Vendée Globe. Charlie Dalin vainqueur magistral de cette 10e édition
En franchissant la ligne d’arrivée ce mardi 14 janvier 2025 à 08h 24 mn 49 sec (heure française) en 64 jours, 19 heures, 22 minutes et 49 secondes, Charlie Dalin, skipper de MACIF Santé Prévoyance, établit un nouveau record. Une arrivée magnifique à l’aube sous une pleine lune avec le soleil qui se levait sur les Sables d’Olonne et des températures négatives.
Premier sur la ligne et deuxième au classement de la dernière édition, Charlie s’est présenté à ce Vendée Globe avec un nouveau bateau, une sacrée motivation et un nouvel état d’esprit. En mer, le Normand a semblé davantage profiter de l’aventure, tout en gardant ses qualités hors-pair de fin régatier et tacticien. Sa constance et sa maîtrise lui ont permis, patiemment, de bâtir l’une des plus belles victoires du Vendée Globe. Retour sur une incroyable performance.
» Je n’ai jamais vécu une telle émotion, jamais vécu ça de toute ma vie. C’est la plus belle ligne d’arrivée de ma carrière avec cette lumière du jour qui a percé.
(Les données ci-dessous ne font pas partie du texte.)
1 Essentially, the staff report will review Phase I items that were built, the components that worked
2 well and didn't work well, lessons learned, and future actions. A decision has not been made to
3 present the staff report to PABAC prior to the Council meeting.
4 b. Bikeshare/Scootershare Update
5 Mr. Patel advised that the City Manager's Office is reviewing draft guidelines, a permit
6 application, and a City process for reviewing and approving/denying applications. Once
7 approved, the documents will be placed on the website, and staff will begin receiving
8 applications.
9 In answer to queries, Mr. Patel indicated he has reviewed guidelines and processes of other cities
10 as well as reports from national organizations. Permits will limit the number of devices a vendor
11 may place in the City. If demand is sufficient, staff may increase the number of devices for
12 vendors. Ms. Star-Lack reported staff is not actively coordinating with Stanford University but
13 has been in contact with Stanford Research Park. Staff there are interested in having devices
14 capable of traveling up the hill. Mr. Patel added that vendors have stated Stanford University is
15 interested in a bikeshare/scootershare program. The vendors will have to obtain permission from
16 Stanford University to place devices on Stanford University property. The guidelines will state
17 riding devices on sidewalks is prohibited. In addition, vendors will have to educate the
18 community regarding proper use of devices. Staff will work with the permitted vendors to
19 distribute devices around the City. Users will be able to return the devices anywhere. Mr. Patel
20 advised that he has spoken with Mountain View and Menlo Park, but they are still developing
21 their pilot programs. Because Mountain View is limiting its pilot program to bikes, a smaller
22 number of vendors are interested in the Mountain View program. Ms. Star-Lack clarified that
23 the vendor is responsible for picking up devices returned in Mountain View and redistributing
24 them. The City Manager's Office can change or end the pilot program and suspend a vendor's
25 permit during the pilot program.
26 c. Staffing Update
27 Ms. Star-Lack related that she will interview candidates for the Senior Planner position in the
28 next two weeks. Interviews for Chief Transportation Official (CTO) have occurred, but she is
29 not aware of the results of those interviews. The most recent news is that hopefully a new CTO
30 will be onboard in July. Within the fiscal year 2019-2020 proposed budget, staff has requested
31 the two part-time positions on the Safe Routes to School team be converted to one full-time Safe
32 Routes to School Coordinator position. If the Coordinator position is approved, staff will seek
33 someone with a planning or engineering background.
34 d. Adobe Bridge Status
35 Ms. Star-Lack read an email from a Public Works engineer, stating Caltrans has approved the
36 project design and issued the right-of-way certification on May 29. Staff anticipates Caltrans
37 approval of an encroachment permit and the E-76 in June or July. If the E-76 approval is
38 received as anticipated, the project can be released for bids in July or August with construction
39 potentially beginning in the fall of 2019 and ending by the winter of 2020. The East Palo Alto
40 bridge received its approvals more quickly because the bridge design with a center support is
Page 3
Ce Vendée Globe 2024, j’en ai rêvé depuis le lendemain de l’édition 2021. Pendant quatre ans, on s’est battu avec l’équipe, on a travaillé dur pour penser et mettre au point ce super bateau. Tout le monde s’est donné à fond pour avoir un bateau aussi parfait. Tous les membres de mon équipe sont des champions du monde, j’ai un bijou entre les mains. Je suis très heureux du résultat. Une victoire au Vendée Globe, c’est unique !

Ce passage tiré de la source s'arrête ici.